Das Lied der Liebe
Count Richard Auerspach has gambling debts. His cousin Franz Auerspach can help him out but wants some assistance in return. Franz aspires to marry the young Baroness Paulette, but is currently involved with Lotte Hohenberg, a non-aristocratic actress from the Burgtheater. Their plan is that the handsome Richard will help avoid any scandal by attracting Lotte’s attention and take her out of Vienna on a winter trip to Capri. Of course, everything turns out quite differently. Richard encounters Paulette by chance in a remote garrison town and falls in love with her, after turning him down, Richard pursues her. Richard re-encounters Paulette by chance at a charity function in Lotte’s palace in Vienna. Although we learn that Paulette and Lotte are friends both conceal their love for Franz from each another: Lotte is unaware that the wedding of Franz and Paulette is already being organised behind her back. Paulette is however equally unaware that her Franz has a relationship with Lotte. Shocked by a photo of Lotte and Franz signed with a rapturous dedication by Franz, Paulette resolves that she cannot marry under these circumstances. Paulette’s change of heart should play into Richard’s hands, but fate has another blow in store for him: as Paulette is standing in for her friend in the entrance hall (Lotte has been called to the theatre at short notice), Richard believes that that the women he sees must be Lotte, the individual whom he is to whisk off to Capri for his cousin. When Paulette – who has warmed to Richard’s advances – realises that Richard’s courtship is built on the basis of repaying gambling debts, she rejects him again. Richard is full of remorse and retreats to the countryside. A few months later, he is ﬁnally able to embrace the woman he truly loves in his arms.

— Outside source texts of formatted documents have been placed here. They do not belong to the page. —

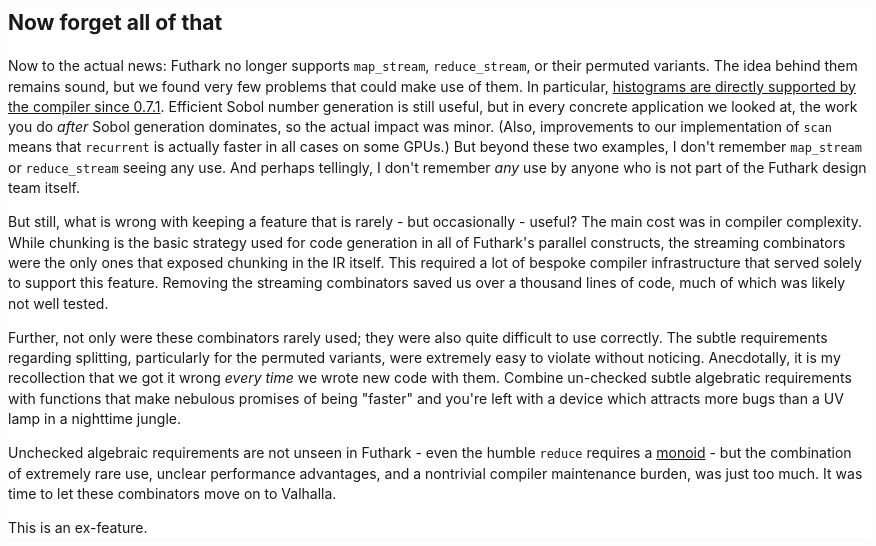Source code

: ## Now forget all of that

Now to the actual news: Futhark no longer supports `map_stream`,
`reduce_stream`, or their permuted variants.  The idea behind them
remains sound, but we found very few problems that could make use of
them.  In particular, [histograms are directly supported by the
compiler since 0.7.1](2018-09-21-futhark-0.7.1-released.html).
Efficient Sobol number generation is still useful, but in every
concrete application we looked at, the work you do *after* Sobol
generation dominates, so the actual impact was minor.  (Also,
improvements to our implementation of `scan` means that `recurrent` is
actually faster in all cases on some GPUs.)  But beyond these two
examples, I don't remember `map_stream` or `reduce_stream` seeing any
use.  And perhaps tellingly, I don't remember *any* use by anyone who
is not part of the Futhark design team itself.

But still, what is wrong with keeping a feature that is rarely - but
occasionally - useful?  The main cost was in compiler complexity.
While chunking is the basic strategy used for code generation in all
of Futhark's parallel constructs, the streaming combinators were the
only ones that exposed chunking in the IR itself.  This required a lot
of bespoke compiler infrastructure that served solely to support this
feature.  Removing the streaming combinators saved us over a thousand
lines of code, much of which was likely not well tested.

Further, not only were these combinators rarely used; they were also
quite difficult to use correctly.  The subtle requirements regarding
splitting, particularly for the permuted variants, were extremely easy
to violate without noticing.  Anecdotally, it is my recollection that
we got it wrong *every time* we wrote new code with them.  Combine
un-checked subtle algebratic requirements with functions that make
nebulous promises of being "faster" and you're left with a device
which attracts more bugs than a UV lamp in a nighttime jungle.

Unchecked algebraic requirements are not unseen in Futhark - even the
humble `reduce` requires a
[monoid](https://en.wikipedia.org/wiki/Monoid) - but the combination
of extremely rare use, unclear performance advantages, and a
nontrivial compiler maintenance burden, was just too much.  It was
time to let these combinators move on to Valhalla.

This is an ex-feature.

‘I am in principle an enemy of any form of adaptation. As a self-creating artist, I cannot hold any other standpoint’ Erich Wolfgang Korngold wrote in 1933, and yet he acted contrarily to his convictions with Das Lied der Liebe. Why was that? With his adaptations, Korngold gave the classical operetta, in particular the old-fashioned Viennese operetta, a new lease of life. Despite receiving many offers of ‘serious’ stage works, he deliberately resolved to devote some of the best years of his career to this genre which not only brought a good income and kept his father at bay but was also for him an artistic necessity. Within this sphere, he felt particularly attracted by the music of Johann Strauß. Back in 1923, he had made an adaptation of Eine Nacht in Venedig. Towards the end of the 1920s, he created his version of Fledermaus for Max Reinhardt which achieved great notoriety. The composer also enjoyed the trust of Adele Strauß, the widow of Johann. In 1925, she requested him to produce a version of the operetta Das Spitzentuch der Königin which had been premiered in 1880. Unlike in his other adaptations, Korngold created a completely new work: although he adapted numerous passages from the original work for Das Lied der Liebe, he also integrated a variety of other Strauß pieces into the new operetta. The underlying tale involving the poet Miguel de Cervantes set in 16th century Portugal was also completely transformed. Korngold and his librettist Ludwig Herzer transferred the plot of Das Lied der Liebe into the Austro-Hungarian Empire of 1910, thereby recreating the natural interconnection between the musical style and its period of origin. The score is interspersed by well-known waltz melodies such as ‘Roses from the South’. Following the premiere in the Berlin Metropole Theatre on 23 December 1931, Das Lied der Liebe was subsequently performed on a total of seventeen other stages. The role of Richard was perfectly tailored by Korngold for the tenor Richard Tauber, a star of the 1920s and 1930s, who also incorporated several numbers of the operetta into his solo programmes with which he toured the world.